Selected text
For some of us, it’s very easy to talk about ourselves, but for others of us, in my experience, the most creative or inspired, it’s very hard. Because the artist spends so much time steeped in their inspiration and creativity it can become hard to do the self-promotion work and talk about yourself, your process, or most importantly, the art, but we have to. We have to be the greatest advocates of our work. Now, there’s a fine line here, a self-promoting narcissist is a bummer, and sucks the life out of people and conversations, whereas an artist talking with passion and energy about their work spreads this passion like a contagion without a flag that says “look at me, look at me! I’m special!”.
We have to be able to talk about ourselves and our work, if we don’t how can we expect anybody else to.
Not everyone’s an artist. I’ve heard that said many times. I’ve also heard that artists aren’t made, they’re born. In many ways this parallels the discussion about leaders, and whether they’re born or made. I don’t know if artists are born or made. I don’t know if inspiration is something that we all experience, though I have to believe that a wide swath of the world population experiences this, even if it’s only to make a grill cheese sandwich or a flower box outside one’s window.
Maybe this starts to get into what it means to be an artist. An artist gets inspired, an artist has vision, an artist has a commitment to their work and continuing to push the envelope on their work. An artist understands craft, even becomes a craft person, but always works towards the goal of their vision and what they see for their art.
Maybe everyone isn’t an artist. Maybe the act of making art or being creative doesn’t necessarily make someone an artist, but any one of us can make the commitments and be dedicated in ways that I’ve mentioned above. We can choose to be inspired; we can choose to have vision and follow it; we can choose to be committed to our work and be dedicated to that work.
So, yeah, I still don’t know if everyone can be an artist. Certainly, I’ve met many folks who believe it’s an exclusive club, but I can tell you this: In a world where being creative and making art is much better and more satisfying than a world without it, I have to believe that everyone can live better with creativity.

Supplied information

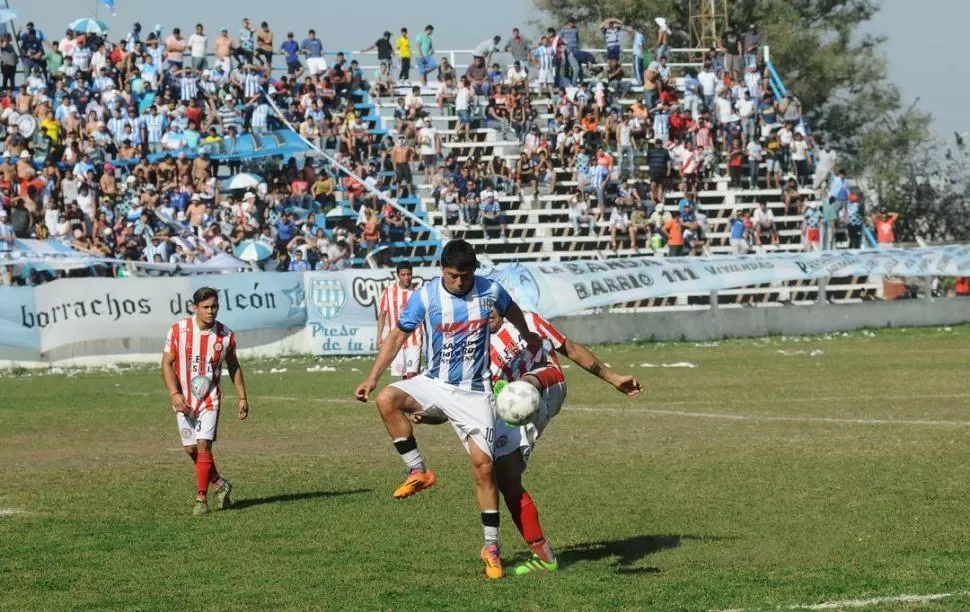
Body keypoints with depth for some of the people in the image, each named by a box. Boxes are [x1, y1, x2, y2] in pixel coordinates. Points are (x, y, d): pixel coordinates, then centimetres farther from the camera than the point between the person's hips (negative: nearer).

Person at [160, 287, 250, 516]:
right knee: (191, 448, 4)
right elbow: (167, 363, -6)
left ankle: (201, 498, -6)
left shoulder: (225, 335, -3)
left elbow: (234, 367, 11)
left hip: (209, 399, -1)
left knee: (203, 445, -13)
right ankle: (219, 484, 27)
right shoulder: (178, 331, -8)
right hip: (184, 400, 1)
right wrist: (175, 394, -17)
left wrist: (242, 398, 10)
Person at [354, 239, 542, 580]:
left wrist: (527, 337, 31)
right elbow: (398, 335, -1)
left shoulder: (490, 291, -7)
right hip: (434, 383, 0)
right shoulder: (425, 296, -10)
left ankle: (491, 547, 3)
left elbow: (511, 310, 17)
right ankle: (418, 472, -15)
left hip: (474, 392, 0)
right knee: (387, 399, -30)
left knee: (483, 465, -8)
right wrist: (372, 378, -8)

--

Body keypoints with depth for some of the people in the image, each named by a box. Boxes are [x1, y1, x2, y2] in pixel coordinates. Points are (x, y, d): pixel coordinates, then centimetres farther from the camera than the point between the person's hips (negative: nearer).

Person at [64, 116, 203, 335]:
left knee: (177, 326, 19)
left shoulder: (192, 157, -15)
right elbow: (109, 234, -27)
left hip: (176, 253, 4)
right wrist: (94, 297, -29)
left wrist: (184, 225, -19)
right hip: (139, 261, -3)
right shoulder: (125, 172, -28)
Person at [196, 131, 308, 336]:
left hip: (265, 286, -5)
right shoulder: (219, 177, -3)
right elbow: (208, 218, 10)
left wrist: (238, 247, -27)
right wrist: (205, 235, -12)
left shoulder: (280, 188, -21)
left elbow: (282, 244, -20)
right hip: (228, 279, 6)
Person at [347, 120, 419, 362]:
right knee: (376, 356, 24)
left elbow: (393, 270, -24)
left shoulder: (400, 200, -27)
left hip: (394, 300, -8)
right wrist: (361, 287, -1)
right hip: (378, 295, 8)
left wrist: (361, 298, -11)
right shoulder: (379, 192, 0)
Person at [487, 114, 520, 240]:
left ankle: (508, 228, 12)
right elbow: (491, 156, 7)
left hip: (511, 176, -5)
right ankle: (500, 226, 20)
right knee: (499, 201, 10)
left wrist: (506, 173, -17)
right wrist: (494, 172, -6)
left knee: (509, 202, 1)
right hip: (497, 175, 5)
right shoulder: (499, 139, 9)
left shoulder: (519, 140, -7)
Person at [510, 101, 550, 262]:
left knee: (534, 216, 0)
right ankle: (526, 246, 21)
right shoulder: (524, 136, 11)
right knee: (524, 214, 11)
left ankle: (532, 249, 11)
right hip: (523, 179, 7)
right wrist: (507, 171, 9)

==

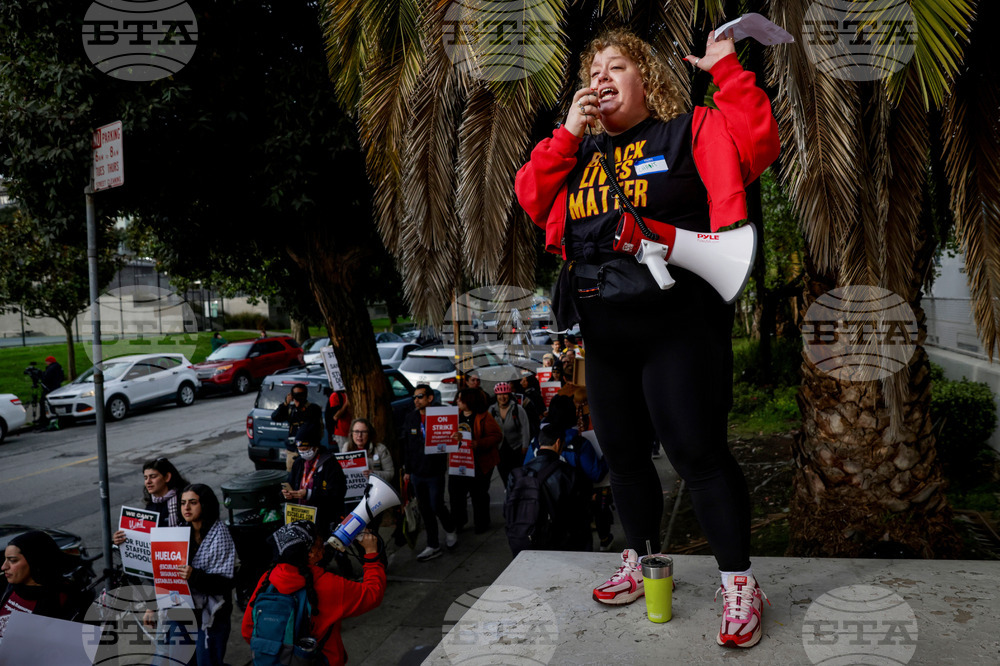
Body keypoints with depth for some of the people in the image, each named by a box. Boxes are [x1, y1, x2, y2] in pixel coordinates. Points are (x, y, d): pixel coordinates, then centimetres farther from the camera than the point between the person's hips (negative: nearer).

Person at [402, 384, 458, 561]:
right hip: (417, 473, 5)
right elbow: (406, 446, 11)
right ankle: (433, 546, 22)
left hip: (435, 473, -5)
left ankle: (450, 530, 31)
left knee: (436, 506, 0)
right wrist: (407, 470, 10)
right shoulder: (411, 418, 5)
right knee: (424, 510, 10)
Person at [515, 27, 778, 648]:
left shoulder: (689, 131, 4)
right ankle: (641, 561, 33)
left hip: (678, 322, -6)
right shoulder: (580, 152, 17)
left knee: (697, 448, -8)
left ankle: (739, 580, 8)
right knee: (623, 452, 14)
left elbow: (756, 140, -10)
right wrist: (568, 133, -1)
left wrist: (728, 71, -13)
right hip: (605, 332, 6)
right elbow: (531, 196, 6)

Required action A
From the essay about artists, copy the passage that starts with the words containing "For some of" and ends with "anybody else to.".
Required action B
Using the essay about artists, say whether each statement agrees with it. Answer yes or no for each, and quote the words from the essay that decide it.
(i) The writer is sure that artists are born, not made.
(ii) The writer says a self-promoting narcissist drains people and conversations.
(iii) The writer says an artist understands craft.
Required action C
Sum up the essay about artists in two sentences.

Exercise answer A
For some of us, it’s very easy to talk about ourselves, but for others of us, in my experience, the most creative or inspired, it’s very hard. Because the artist spends so much time steeped in their inspiration and creativity it can become hard to do the self-promotion work and talk about yourself, your process, or most importantly, the art, but we have to. We have to be the greatest advocates of our work. Now, there’s a fine line here, a self-promoting narcissist is a bummer, and sucks the life out of people and conversations, whereas an artist talking with passion and energy about their work spreads this passion like a contagion without a flag that says “look at me, look at me! I’m special!”.
We have to be able to talk about ourselves and our work, if we don’t how can we expect anybody else to.

Exercise answer B
(i) No: "I don’t know if artists are born or made."
(ii) Yes: "a self-promoting narcissist is a bummer, and sucks the life out of people and conversations"
(iii) Yes: "An artist understands craft"

Exercise answer C
Talking about themselves and their art is hard for many of the most creative people, but artists have to be the greatest advocates of their work, speaking with passion rather than as self-promoting narcissists. The writer still doesn't know whether everyone can be an artist, but says anyone can choose to be inspired, follow a vision and stay committed to their work, and that everyone can live better with creativity.